▸ COSA SI CHIEDE:
A - Nel brano sul ricorso di Anas, quale funzione Anas sosteneva in appello di aver svolto?
B - Per favore, elenca tutti gli articoli di legge citati nel brano sul ricorso di Anas, indicando ciascun articolo una sola volta.
C - Prosegui il brano sul ricorso di Anas a partire dalla sua ultima frase.

▸ BRANO FORNITO:
== == ==

Lamenta, in particolare, che la Corte d’appello non avrebbe dato contezza dei motivi della decisione; non avrebbe statuito sulla mancanza di residualità dell’azione di ingiustificato arricchimento, omettendo di esaminare una serie di argomentazioni formulate da Anas nella citazione di secondo grado; si sarebbe riportata alla motivazione del Tribunale, senza dare conto dei motivi di impugnazione; il motivo di appello sulla quantificazione dell’indennizzo e sugli
interessi era stato dichiarato inammissibile per genericità senza motivazione, nonostante gli specifici rilievi mossi in punto di inapplicabilità della tariffa professionale e sulla decorrenza dei predetti accessori.
Col secondo , sempre sulla scorta dell’art. 360 n° 4 del codice di rito, deduce la nullità della sentenza ‘ per violazione degli artt. 132 c.p.c. e 118 disp. att. c.p.c. sotto il profilo della motivazione illogica e contraddittoria e quindi incomprensibile ‘.
La Corte ha predicato la mancanza di sussidiarietà della domanda di arricchimento nei confronti della Regione, facendone contraddittoriamente discendere la carenza di legittimazione passiva di quest’ultima, ma non di Anas.
Col terzo mezzo -intitolato ‘ La sentenza del giudice d’appello merita, inoltre, di essere cassata ai sensi dell’art. 360 c. 1 n. 3 c.p.c. con riferimento agli artt. 2041 e 2042 cod. civ. per l’aspetto della residualità ‘ -il ricorrente deduce, ancora, la contraddittorietà della motivazione, in base alla quale la sussidiarietà dell’azione è stata esclusa nei confronti della Regione, ma non dell’Anas.
Col quarto , formulato ai sensi dell’art. 360 n° 3 cod. proc. civ., lamenta ‘ violazione e falsa applicazione degli artt. 2041 e 2042 c.c. con riferimento alla diversità del soggetto arricchito ‘.
Nell’appello Anas aveva dedotto di non aver mai avuto rapporto con l’ ingegner COGNOME e che il ‘ reale mandante dell’incarico professionale ‘ era la Regione, avendo Anas svolto solo la funzione tecnica di stazione appaltante, tanto che l’approvazione del progetto da parte di Anas sarebbe consistita in una mera ‘ fase endoprocedimentale ‘: da qui l ‘erroneità della sentenza nella parte in cui ha accertato un vantaggio a suo favore.

== == ==

▸ DATI FORNITI:
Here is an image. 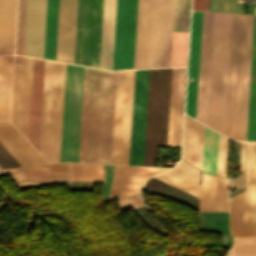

== == ==

▸ RISPOSTE PER COMPITO:
A - Solo la funzione tecnica di stazione appaltante.

B -
- art. 360 c.p.c.
- art. 132 c.p.c.
- art. 118 disp. att. c.p.c.
- art. 2041 c.c.
- art. 2042 c.c.

C -
Col quinto il ricorrente deduce ‘ Violazione artt. 2041, 2042 Cod. Civ., art. 360 n. 3 c.p.c., per l’aspetto della quantificazione dell’indennizzo e degli interessi ‘.
La Corte avrebbe errato nel liquidare gli interessi sulla base della tariffa professionale, dovendosi invece liquidare l’indennizzo ex art. 2041 cod. civ. nei limiti della diminuzione patrimoniale subita dal professionista.
6 .- Prima di scrutinare i motivi di ricorso principale, conviene riassumere anche quelli di ricorso incidentale.
Col primo motivo di ricorso incidentale (‘ Erroneità della sentenza per violazione e falsa applicazione dell’art. 345 c.p.c. con riferimento all’art. 360, comma primo, n. 3 c.p.c. ‘) l ‘ingegner COGNOME deduce che la Corte d’appello avrebbe accertato la carenza di legittimazione passiva della Regione nonostante quest’ultima non avesse mai sollevato tale eccezione nel giudizio di primo grado.
Col secondo deduce, ai sensi dell’art. 360 n° 3, cod. proc. civ., violazione degli artt. 115, 116 e 345 dello stesso codice.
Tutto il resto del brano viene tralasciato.